Novel SERD shows promise for ER+/HER2– advanced/metastatic breast cancer
The novel oral SERD* elacestrant demonstrated potential as new treatment alternative for ER+/HER2– advanced/metastatic breast cancer (mBC) following progression on prior endocrine and CDK4/6 inhibitor therapy, according to the phase III EMERALD trial.
“[S]tandard single-agent endocrine therapy (eg, fulvestrant) is associated with poor median progression-free survival (PFS) in second-/third-line post-CDK 4/6i setting, [and] it has been nearly 2 decades [since] fulvestrant was approved for metastatic ER+ mBC. [This highlights] a clinical unmet need for better endocrine therapy options for patients with ER+/HER2– mBC,” said Dr Aditya Bardia from the Massachusetts General Hospital Cancer Center, Boston, Massachusetts, US, at SABCS 2021. “[Our] study was positive. It met its primary endpoint.”
Compared with standard-of-care (SoC) endocrine therapy, elacestrant was associated with reductions in the risk of progression or death, both in the overall cohort (median PFS, 2.79 vs 1.91 months; hazard ratio [HR], 0.697; p=0.0018) and in a subgroup of patients with tumours harbouring ESR1 mutations (mESR1; median PFS, 3.78 vs 1.87 months; HR, 0.546; p=0.0005). [SABCS 2021, abstract GS2-02]
PFS rate at 6, 12 months
Elacestrant also demonstrated a higher PFS rate than SoC, both at 6 months (34 percent vs 20 percent [overall] and 41 percent vs 19 percent [mESR1 subgroup]) and at 12 months (22 percent vs 9 percent and 27 percent vs 8 percent, respectively).
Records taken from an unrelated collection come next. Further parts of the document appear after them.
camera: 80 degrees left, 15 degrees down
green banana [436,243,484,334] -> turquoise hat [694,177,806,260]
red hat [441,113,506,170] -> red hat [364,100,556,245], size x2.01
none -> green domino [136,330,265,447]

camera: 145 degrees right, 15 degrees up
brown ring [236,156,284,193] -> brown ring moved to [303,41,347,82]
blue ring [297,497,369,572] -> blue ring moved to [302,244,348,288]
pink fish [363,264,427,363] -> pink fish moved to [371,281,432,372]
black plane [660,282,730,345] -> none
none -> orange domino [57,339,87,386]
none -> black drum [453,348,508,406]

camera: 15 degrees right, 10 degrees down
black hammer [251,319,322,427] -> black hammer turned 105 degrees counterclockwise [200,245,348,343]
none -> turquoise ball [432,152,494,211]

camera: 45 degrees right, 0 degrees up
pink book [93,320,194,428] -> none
Despite the initial drop in the Kaplan-Meier curves in both arms, the curves separated at about 2 months and was maintained over time, noted Bardia.
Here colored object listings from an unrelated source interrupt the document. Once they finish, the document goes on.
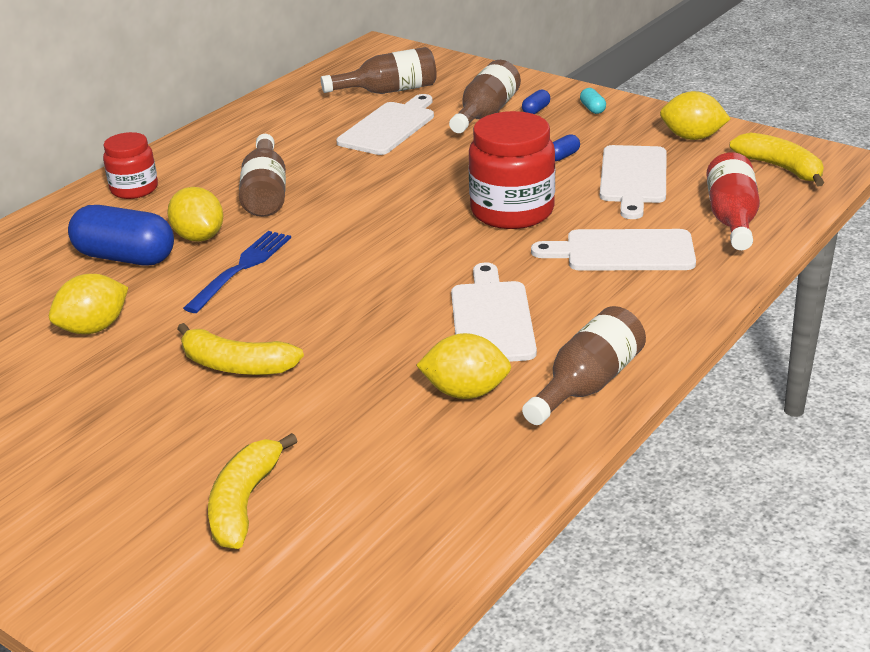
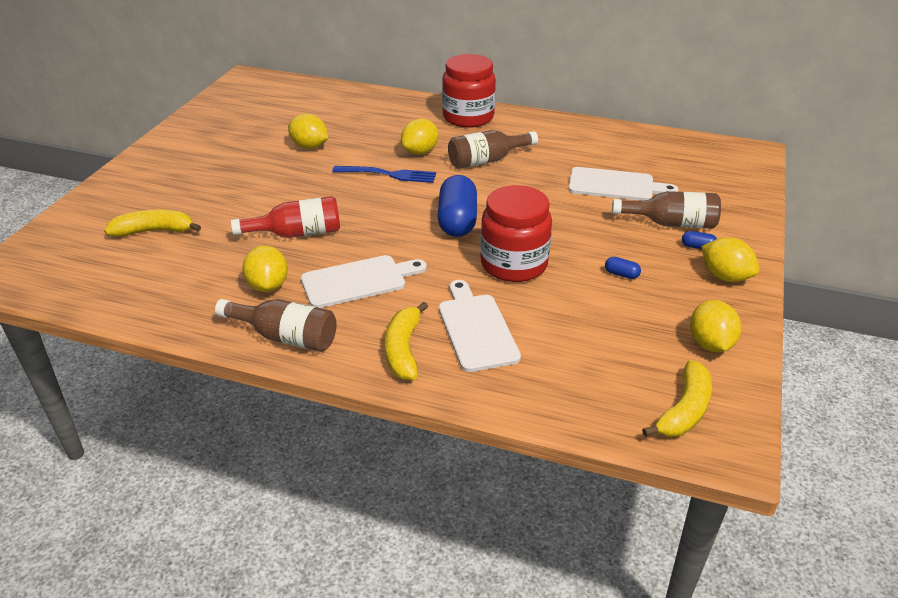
camera: 70 degrees right, 5 degrees up
blue capsule [68,205,174,265] -> blue capsule moved to [437,175,477,237]
red jar [103,132,158,199] -> red jar [442,54,496,128], size x1.65
yellow banana [177,323,304,375] -> yellow banana moved to [385,302,428,380]
brown bottle [321,47,436,94] -> none
turquoise capsule [580,88,606,114] -> yellow lemon [701,237,759,282]
white cutting board [600,145,666,219] -> none
red bottle [706,152,760,250] -> red bottle moved to [231,196,340,238]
“[The 12-month findings] highlight that, in the endocrine-sensitive group, the benefit with elacestrant is much higher [than SoC],” said Bardia. “Among those with mESR1, the PFS rates at 12 months was about 25 percent with elacestrant and <10 percent with [SoC]. Therefore, one in four patients are likely not to have disease progression or death with elacestrant as compared to 1 in 10 patients with SoC. That is an important endpoint and potentially clinically meaningful for patients.”
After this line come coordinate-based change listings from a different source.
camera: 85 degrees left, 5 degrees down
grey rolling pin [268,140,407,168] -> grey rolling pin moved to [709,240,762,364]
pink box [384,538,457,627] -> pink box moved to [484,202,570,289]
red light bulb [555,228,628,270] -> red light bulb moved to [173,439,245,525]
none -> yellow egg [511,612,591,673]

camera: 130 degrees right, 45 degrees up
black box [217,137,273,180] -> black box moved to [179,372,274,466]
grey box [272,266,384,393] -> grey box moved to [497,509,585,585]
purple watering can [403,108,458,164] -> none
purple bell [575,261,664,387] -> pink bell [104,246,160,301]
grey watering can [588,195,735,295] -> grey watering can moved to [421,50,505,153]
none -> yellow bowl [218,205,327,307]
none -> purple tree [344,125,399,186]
Elacestrant vs fulvestrant
Greater PFS benefit was also seen with elacestrant vs fulvestrant, both in the overall cohort (HR, 0.68; p=0.0049) and the mESR1 subgroup (HR, 0.5; p=0.0005).
“To see activity of elacestrant in patients who received prior fulvestrant I think establishes two points. One is that, upon disease progression on first-line therapy, a subset of tumours are still endocrine-sensitive. So if you use a better endocrine agent, you could see clinical activity. That is why with … elacestrant, you could see activity in patients who had received prior fulvestrant,” Bardia explained.
“The second point is, elacestrant [performing] better than fulvestrant [highlights the] need for better endocrine therapies. Elacestrant is a great start. There are other oral SERDs in development as well, so this is good news for the field from that perspective,” he continued.
The incidence of grade 3/4 treatment-related adverse events (TRAEs) was low in both the elacestrant and SoC arms (7.2 percent and 3.1 percent), as were the rates of TRAEs leading to discontinuation (3.4 percent and 0.9 percent). No treatment-related deaths were reported in either arm. The most frequent side effect observed with elacestrant was nausea (35 percent).
“Elacestrant was safe and well-tolerated, with a predictable and manageable safety profile consistent with other endocrine therapies,” said Bardia.
Oral SERD bests SoC
The study included 477 men and postmenopausal women with ER+/HER2– mBC (median age 63 years, 99.4 percent female) who have progressed or relapsed on/after 1 or 2 lines of endocrine therapy for advanced disease. Participants were randomized 1:1 to receive daily elacestrant 400 mg or investigator’s choice of SoC (ie, fulvestrant [70 percent], anastrozole, letrozole, exemestane).
Roughly 70 percent of patients had visceral metastases, while up to 25 percent received one prior line of chemotherapy. “[This] represents a patient population with aggressive tumour biology,” said Bardia.
“Scientifically, our study provides proof of principle of the superiority of a novel oral SERD as compared to SoC,” he continued. “Further elacestrant combinations in earlier lines and with other targeted therapies, including CDK4/6 and mTOR inhibitors, are either ongoing or planned for patients with ER+/HER2– BC.”